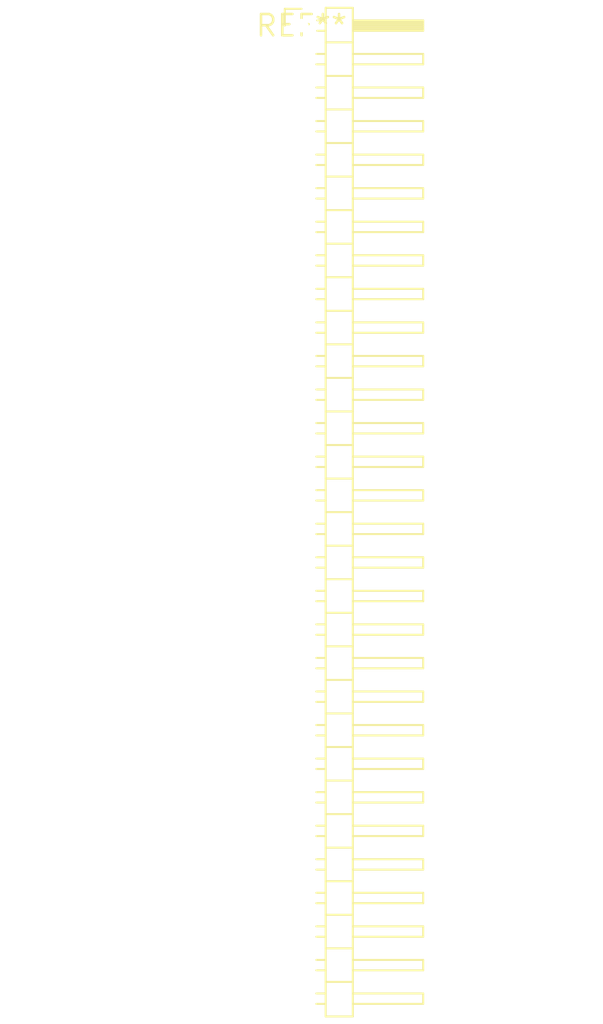
<source format=kicad_pcb>
(kicad_pcb (version 20240108) (generator pcbnew)

  (general
    (thickness 1.6)
  )

  (paper "A4")
  (layers
    (0 "F.Cu" signal)
    (31 "B.Cu" signal)
    (32 "B.Adhes" user "B.Adhesive")
    (33 "F.Adhes" user "F.Adhesive")
    (34 "B.Paste" user)
    (35 "F.Paste" user)
    (36 "B.SilkS" user "B.Silkscreen")
    (37 "F.SilkS" user "F.Silkscreen")
    (38 "B.Mask" user)
    (39 "F.Mask" user)
    (40 "Dwgs.User" user "User.Drawings")
    (41 "Cmts.User" user "User.Comments")
    (42 "Eco1.User" user "User.Eco1")
    (43 "Eco2.User" user "User.Eco2")
    (44 "Edge.Cuts" user)
    (45 "Margin" user)
    (46 "B.CrtYd" user "B.Courtyard")
    (47 "F.CrtYd" user "F.Courtyard")
    (48 "B.Fab" user)
    (49 "F.Fab" user)
    (50 "User.1" user)
    (51 "User.2" user)
    (52 "User.3" user)
    (53 "User.4" user)
    (54 "User.5" user)
    (55 "User.6" user)
    (56 "User.7" user)
    (57 "User.8" user)
    (58 "User.9" user)
  )

  (setup
    (pad_to_mask_clearance 0)
    (pcbplotparams
      (layerselection 0x00010fc_ffffffff)
      (plot_on_all_layers_selection 0x0000000_00000000)
      (disableapertmacros false)
      (usegerberextensions false)
      (usegerberattributes false)
      (usegerberadvancedattributes false)
      (creategerberjobfile false)
      (dashed_line_dash_ratio 12.000000)
      (dashed_line_gap_ratio 3.000000)
      (svgprecision 4)
      (plotframeref false)
      (viasonmask false)
      (mode 1)
      (useauxorigin false)
      (hpglpennumber 1)
      (hpglpenspeed 20)
      (hpglpendiameter 15.000000)
      (dxfpolygonmode false)
      (dxfimperialunits false)
      (dxfusepcbnewfont false)
      (psnegative false)
      (psa4output false)
      (plotreference false)
      (plotvalue false)
      (plotinvisibletext false)
      (sketchpadsonfab false)
      (subtractmaskfromsilk false)
      (outputformat 1)
      (mirror false)
      (drillshape 1)
      (scaleselection 1)
      (outputdirectory "")
    )
  )

  (net 0 "")

  (footprint "PinHeader_1x30_P2.00mm_Horizontal" (layer "F.Cu") (at 0 0))

)

</source>
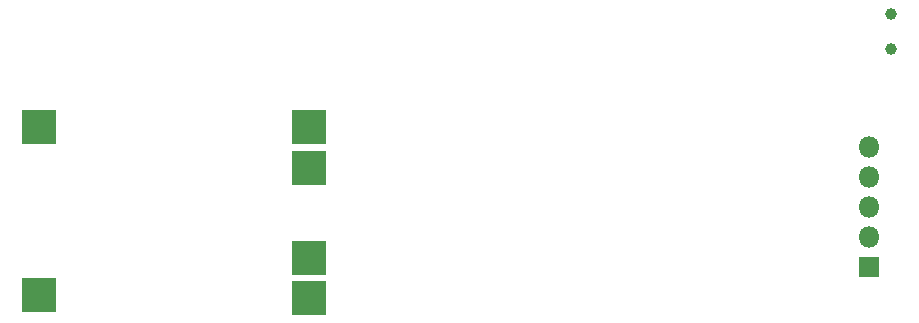
<source format=gbs>
G04 #@! TF.GenerationSoftware,KiCad,Pcbnew,(5.1.6)-1*
G04 #@! TF.CreationDate,2021-05-09T16:16:57+05:30*
G04 #@! TF.ProjectId,keychain,6b657963-6861-4696-9e2e-6b696361645f,rev?*
G04 #@! TF.SameCoordinates,Original*
G04 #@! TF.FileFunction,Soldermask,Bot*
G04 #@! TF.FilePolarity,Negative*
%FSLAX46Y46*%
G04 Gerber Fmt 4.6, Leading zero omitted, Abs format (unit mm)*
G04 Created by KiCad (PCBNEW (5.1.6)-1) date 2021-05-09 16:16:57*
%MOMM*%
%LPD*%
G01*
G04 APERTURE LIST*
%ADD10C,1.000000*%
%ADD11O,1.800000X1.800000*%
%ADD12R,1.800000X1.800000*%
%ADD13R,2.900000X2.900000*%
G04 APERTURE END LIST*
D10*
X123830000Y-149500000D03*
X123830000Y-152500000D03*
D11*
X122000000Y-160840000D03*
X122000000Y-163380000D03*
X122000000Y-165920000D03*
X122000000Y-168460000D03*
D12*
X122000000Y-171000000D03*
D13*
X51700000Y-159100000D03*
X51700000Y-173300000D03*
X74600000Y-159100000D03*
X74600000Y-173600000D03*
X74600000Y-162600000D03*
X74600000Y-170200000D03*
M02*

</source>
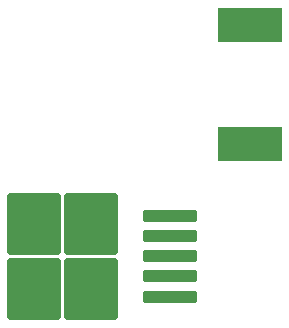
<source format=gbr>
%TF.GenerationSoftware,KiCad,Pcbnew,(7.0.0)*%
%TF.CreationDate,2023-12-28T02:06:20-08:00*%
%TF.ProjectId,Blutooth_Serial,426c7574-6f6f-4746-985f-53657269616c,rev?*%
%TF.SameCoordinates,Original*%
%TF.FileFunction,Paste,Top*%
%TF.FilePolarity,Positive*%
%FSLAX46Y46*%
G04 Gerber Fmt 4.6, Leading zero omitted, Abs format (unit mm)*
G04 Created by KiCad (PCBNEW (7.0.0)) date 2023-12-28 02:06:20*
%MOMM*%
%LPD*%
G01*
G04 APERTURE LIST*
G04 Aperture macros list*
%AMRoundRect*
0 Rectangle with rounded corners*
0 $1 Rounding radius*
0 $2 $3 $4 $5 $6 $7 $8 $9 X,Y pos of 4 corners*
0 Add a 4 corners polygon primitive as box body*
4,1,4,$2,$3,$4,$5,$6,$7,$8,$9,$2,$3,0*
0 Add four circle primitives for the rounded corners*
1,1,$1+$1,$2,$3*
1,1,$1+$1,$4,$5*
1,1,$1+$1,$6,$7*
1,1,$1+$1,$8,$9*
0 Add four rect primitives between the rounded corners*
20,1,$1+$1,$2,$3,$4,$5,0*
20,1,$1+$1,$4,$5,$6,$7,0*
20,1,$1+$1,$6,$7,$8,$9,0*
20,1,$1+$1,$8,$9,$2,$3,0*%
G04 Aperture macros list end*
%ADD10RoundRect,0.250000X2.025000X2.375000X-2.025000X2.375000X-2.025000X-2.375000X2.025000X-2.375000X0*%
%ADD11RoundRect,0.250000X2.050000X0.300000X-2.050000X0.300000X-2.050000X-0.300000X2.050000X-0.300000X0*%
%ADD12R,5.494000X3.000000*%
G04 APERTURE END LIST*
D10*
%TO.C,U2*%
X55640000Y-84260000D03*
X50790000Y-89810000D03*
X55640000Y-89810000D03*
X50790000Y-84260000D03*
D11*
X62365000Y-83635000D03*
X62365000Y-85335000D03*
X62365000Y-87035000D03*
X62365000Y-88735000D03*
X62365000Y-90435000D03*
%TD*%
D12*
%TO.C,L1*%
X69056999Y-67479999D03*
X69056999Y-77479999D03*
%TD*%
M02*

</source>
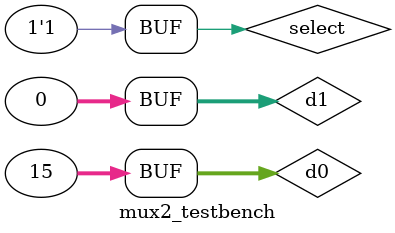
<source format=sv>
`timescale 1ns/1ps

module mux2_testbench;
logic [31:0] d0, d1, y;
logic select;

mux2 mux2_dut(d0, d1, select, y);

initial
begin
d0 = 32'b0; d1 = 32'b11111111111111111111111111111111;
#10; if(y !== 32'bx) $display("invalid output failed.");
select = 0;
#10; if(y !== 32'b0) $display("d0 select failed.");
d0 = 32'b11011; d1 = 21'b101010; select = 1;
#10; if(y !== 32'b101010) $display("d1 select failed.");
d0 = 32'b1001; d1 = 32'b11111; select = 0;
#10; if(y !== 32'b1001) $display("d0 select failed.");
d0 = 32'b1111; d1 = 32'b0; select = 1;
#10; if(y !== 32'b0) $display("d1 select failed.");
end

initial
begin
$monitor("d0=%b d1=%b select=%b y=%b", d0, d1, select, y);
end
endmodule

</source>
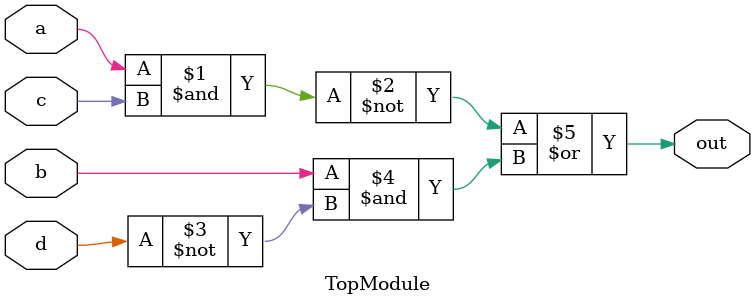
<source format=sv>

module TopModule (
  input a,
  input b,
  input c,
  input d,
  output out
);
assign out = ~(a & c) | (b & ~d);
endmodule

</source>
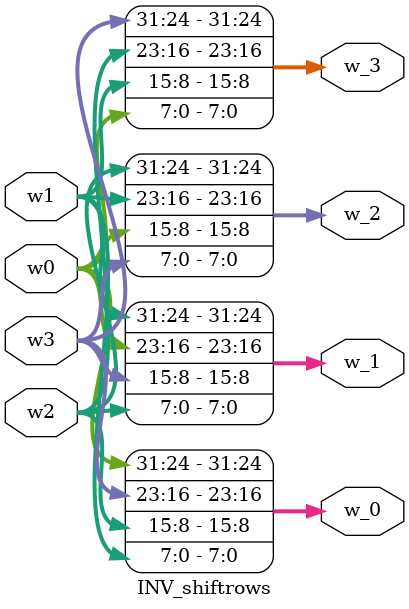
<source format=v>
`timescale 1ns / 1ps
module INV_shiftrows(
	input wire [31:0] w0,w1,w2,w3,
	output reg [31:0] w_0,w_1,w_2,w_3
 );

always@(w0 or w1 or w2 or w3)
begin

	w_0[31:24] = w0[31:24];
	w_1[31:24] = w1[31:24];
	w_2[31:24] = w2[31:24];
	w_3[31:24] = w3[31:24];
	
	w_0[23:16] = w3[23:16];
	w_1[23:16] = w0[23:16];
	w_2[23:16] = w1[23:16];
	w_3[23:16] = w2[23:16];
	
	w_0[15:8] = w2[15:8];
	w_1[15:8] = w3[15:8];
	w_2[15:8] = w0[15:8];
	w_3[15:8] = w1[15:8];	
		
	w_0[7:0] = w1[7:0];
	w_1[7:0] = w2[7:0];
	w_2[7:0] = w3[7:0];
	w_3[7:0] = w0[7:0];
end

endmodule

</source>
_ _ _ _
» To-do item
For this task, return exactly the stretch of the listing above from the line with "(usegerberattributes false)" through the line with "X122000000Y-160840000D03*", inclusive and without pictures.

» Response
      (usegerberattributes false)
      (usegerberadvancedattributes false)
      (creategerberjobfile false)
      (dashed_line_dash_ratio 12.000000)
      (dashed_line_gap_ratio 3.000000)
      (svgprecision 4)
      (plotframeref false)
      (viasonmask false)
      (mode 1)
      (useauxorigin false)
      (hpglpennumber 1)
      (hpglpenspeed 20)
      (hpglpendiameter 15.000000)
      (dxfpolygonmode false)
      (dxfimperialunits false)
      (dxfusepcbnewfont false)
      (psnegative false)
      (psa4output false)
      (plotreference false)
      (plotvalue false)
      (plotinvisibletext false)
      (sketchpadsonfab false)
      (subtractmaskfromsilk false)
      (outputformat 1)
      (mirror false)
      (drillshape 1)
      (scaleselection 1)
      (outputdirectory "")
    )
  )

  (net 0 "")

  (footprint "PinHeader_1x30_P2.00mm_Horizontal" (layer "F.Cu") (at 0 0))

)

</source>
<source format=gbs>
G04 #@! TF.GenerationSoftware,KiCad,Pcbnew,(5.1.6)-1*
G04 #@! TF.CreationDate,2021-05-09T16:16:57+05:30*
G04 #@! TF.ProjectId,keychain,6b657963-6861-4696-9e2e-6b696361645f,rev?*
G04 #@! TF.SameCoordinates,Original*
G04 #@! TF.FileFunction,Soldermask,Bot*
G04 #@! TF.FilePolarity,Negative*
%FSLAX46Y46*%
G04 Gerber Fmt 4.6, Leading zero omitted, Abs format (unit mm)*
G04 Created by KiCad (PCBNEW (5.1.6)-1) date 2021-05-09 16:16:57*
%MOMM*%
%LPD*%
G01*
G04 APERTURE LIST*
%ADD10C,1.000000*%
%ADD11O,1.800000X1.800000*%
%ADD12R,1.800000X1.800000*%
%ADD13R,2.900000X2.900000*%
G04 APERTURE END LIST*
D10*
X123830000Y-149500000D03*
X123830000Y-152500000D03*
D11*
X122000000Y-160840000D03*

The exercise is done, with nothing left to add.